Blanche's hands became fists. Her face and neck were suddenly hot. “Why did you kill him? He thought it was your husband he'd seen on the path to Oman's Bluff, not you. Isn't that what you planned?”
“Oman's Bluff?” Grace repeated, as though she'd never heard of the place. “It had nothing to do with Oman's Bluff. That jacket provides all the evidence the police will need that my husband killed the sheriff.
“It was that woman! How was I to know Nate would recognize her? They say you people always know one of your own, no
matter how light-skinned. But she was so white...Of course, I should have thought..He'd been here so long.”
The idea that all black people recognized each other, no matter how diluted their African blood, appealed to Blanche, but she was proof it wasn't so. It certainly hadn't occurred to her that there was any ancestral connection between her and that old drunk.
“But how did you know he recognized her?”
Grace gave her a you're-not-going-to-believe-this look. “Missy, I know it ain't none a my business, and 'scuse me for sayin' it, but that man of yourn is gonna git you in a heap a trouble,” she said in a broad and ridiculing imitation of Nate.
The thought of Nate losing his life because he had tried to help Grace made Blanche tingle and smart as though all of her limbs had been asleep. “What did you do to him?” Her lips stung with rage.
“I dropped my handbag,” Grace told her. “Of course, he rushed to pick it up. He never saw the wrench in my other hand, in the fold of my skirt. The same wrench...When he bent down...” Grace giggled.

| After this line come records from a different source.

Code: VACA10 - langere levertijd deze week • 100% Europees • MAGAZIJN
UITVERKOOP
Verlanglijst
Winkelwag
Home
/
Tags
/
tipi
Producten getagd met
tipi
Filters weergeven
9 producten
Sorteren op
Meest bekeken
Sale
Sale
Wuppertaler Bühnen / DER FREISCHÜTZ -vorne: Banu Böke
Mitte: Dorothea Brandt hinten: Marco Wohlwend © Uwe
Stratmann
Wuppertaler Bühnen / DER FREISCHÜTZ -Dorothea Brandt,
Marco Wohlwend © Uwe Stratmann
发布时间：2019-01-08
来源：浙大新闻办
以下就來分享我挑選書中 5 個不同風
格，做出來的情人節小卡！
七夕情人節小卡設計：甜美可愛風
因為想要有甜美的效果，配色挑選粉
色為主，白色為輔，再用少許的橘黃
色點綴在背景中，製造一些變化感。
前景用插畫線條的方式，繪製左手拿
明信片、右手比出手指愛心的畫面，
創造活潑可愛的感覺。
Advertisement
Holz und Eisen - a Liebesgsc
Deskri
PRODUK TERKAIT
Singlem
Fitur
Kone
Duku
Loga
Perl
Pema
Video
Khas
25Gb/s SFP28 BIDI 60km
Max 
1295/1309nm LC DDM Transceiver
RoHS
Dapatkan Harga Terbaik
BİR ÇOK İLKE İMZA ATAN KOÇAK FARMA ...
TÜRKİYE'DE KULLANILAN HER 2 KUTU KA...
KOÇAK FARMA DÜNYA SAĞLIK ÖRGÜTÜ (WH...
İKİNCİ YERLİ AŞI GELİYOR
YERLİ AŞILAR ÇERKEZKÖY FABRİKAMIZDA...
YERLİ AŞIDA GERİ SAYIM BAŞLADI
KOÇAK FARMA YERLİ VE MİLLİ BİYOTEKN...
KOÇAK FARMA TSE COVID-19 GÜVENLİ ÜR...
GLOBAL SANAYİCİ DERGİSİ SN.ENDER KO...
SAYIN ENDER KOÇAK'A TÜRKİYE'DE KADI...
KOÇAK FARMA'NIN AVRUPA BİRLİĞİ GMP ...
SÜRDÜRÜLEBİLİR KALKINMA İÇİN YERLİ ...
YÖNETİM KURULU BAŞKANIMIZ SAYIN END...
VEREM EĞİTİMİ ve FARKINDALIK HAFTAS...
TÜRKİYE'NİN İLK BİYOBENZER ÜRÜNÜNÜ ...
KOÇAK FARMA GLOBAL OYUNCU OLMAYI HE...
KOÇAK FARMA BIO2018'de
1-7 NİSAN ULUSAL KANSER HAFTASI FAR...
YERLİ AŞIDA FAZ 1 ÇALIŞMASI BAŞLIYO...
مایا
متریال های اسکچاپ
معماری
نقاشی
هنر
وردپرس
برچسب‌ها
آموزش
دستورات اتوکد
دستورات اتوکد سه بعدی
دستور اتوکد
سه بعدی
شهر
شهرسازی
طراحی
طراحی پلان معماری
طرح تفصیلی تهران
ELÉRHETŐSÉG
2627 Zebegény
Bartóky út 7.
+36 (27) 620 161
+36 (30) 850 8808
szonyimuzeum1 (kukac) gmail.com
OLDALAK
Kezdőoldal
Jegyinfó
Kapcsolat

Blanche flinched from the possibility that Nate had lived long enough to know that he was about to die for trying to help someone who'd never seen him as anything but a dog's midwife. The thought of Nate's last moments sent Blanche moving toward Grace with a swift determination that momentarily paralyzed Grace. Her eyes widened, but she couldn't seem to move. When she finally gathered the presence of mind to take a step away from Blanche, it was too late.